ACTIVITY: Pictures are to be omitted, and every entry below is to be restated exactly.

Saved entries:
=====
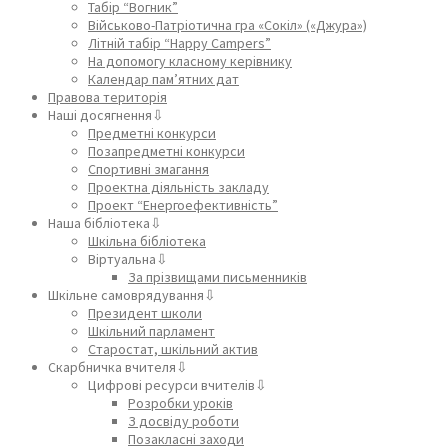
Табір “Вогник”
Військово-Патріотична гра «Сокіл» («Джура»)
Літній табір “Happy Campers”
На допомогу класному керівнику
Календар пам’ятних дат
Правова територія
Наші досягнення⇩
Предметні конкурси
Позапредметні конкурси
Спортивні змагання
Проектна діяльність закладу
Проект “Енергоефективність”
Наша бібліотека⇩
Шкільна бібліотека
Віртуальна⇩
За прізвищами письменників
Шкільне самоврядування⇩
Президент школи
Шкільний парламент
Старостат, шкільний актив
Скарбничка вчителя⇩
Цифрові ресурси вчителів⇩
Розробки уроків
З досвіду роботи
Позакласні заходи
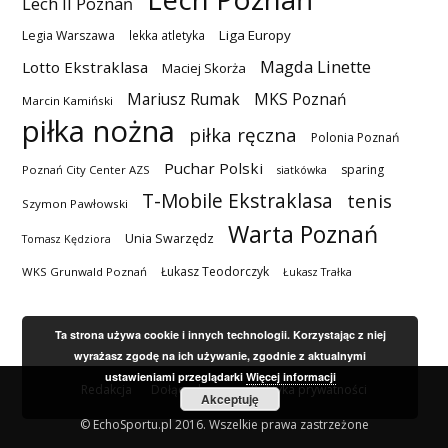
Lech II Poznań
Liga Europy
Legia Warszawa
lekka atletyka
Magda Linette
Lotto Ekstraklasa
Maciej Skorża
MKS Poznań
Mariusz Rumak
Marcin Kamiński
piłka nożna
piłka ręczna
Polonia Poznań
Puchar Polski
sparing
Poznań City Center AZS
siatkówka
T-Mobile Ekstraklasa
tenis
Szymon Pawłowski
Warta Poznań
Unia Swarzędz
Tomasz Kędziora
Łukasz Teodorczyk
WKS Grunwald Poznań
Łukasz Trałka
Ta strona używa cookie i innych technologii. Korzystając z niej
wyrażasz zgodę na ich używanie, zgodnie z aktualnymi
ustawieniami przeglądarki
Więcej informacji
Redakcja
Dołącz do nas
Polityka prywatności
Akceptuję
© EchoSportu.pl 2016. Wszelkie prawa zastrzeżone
=====
ANSWER SECTION:
Табір “Вогник”
Військово-Патріотична гра «Сокіл» («Джура»)
Літній табір “Happy Campers”
На допомогу класному керівнику
Календар пам’ятних дат
Правова територія
Наші досягнення⇩
Предметні конкурси
Позапредметні конкурси
Спортивні змагання
Проектна діяльність закладу
Проект “Енергоефективність”
Наша бібліотека⇩
Шкільна бібліотека
Віртуальна⇩
За прізвищами письменників
Шкільне самоврядування⇩
Президент школи
Шкільний парламент
Старостат, шкільний актив
Скарбничка вчителя⇩
Цифрові ресурси вчителів⇩
Розробки уроків
З досвіду роботи
Позакласні заходи
Lech II Poznań
Liga Europy
Legia Warszawa
lekka atletyka
Magda Linette
Lotto Ekstraklasa
Maciej Skorża
MKS Poznań
Mariusz Rumak
Marcin Kamiński
piłka nożna
piłka ręczna
Polonia Poznań
Puchar Polski
sparing
Poznań City Center AZS
siatkówka
T-Mobile Ekstraklasa
tenis
Szymon Pawłowski
Warta Poznań
Unia Swarzędz
Tomasz Kędziora
Łukasz Teodorczyk
WKS Grunwald Poznań
Łukasz Trałka
Ta strona używa cookie i innych technologii. Korzystając z niej
wyrażasz zgodę na ich używanie, zgodnie z aktualnymi
ustawieniami przeglądarki
Więcej informacji
Redakcja
Dołącz do nas
Polityka prywatności
Akceptuję
© EchoSportu.pl 2016. Wszelkie prawa zastrzeżone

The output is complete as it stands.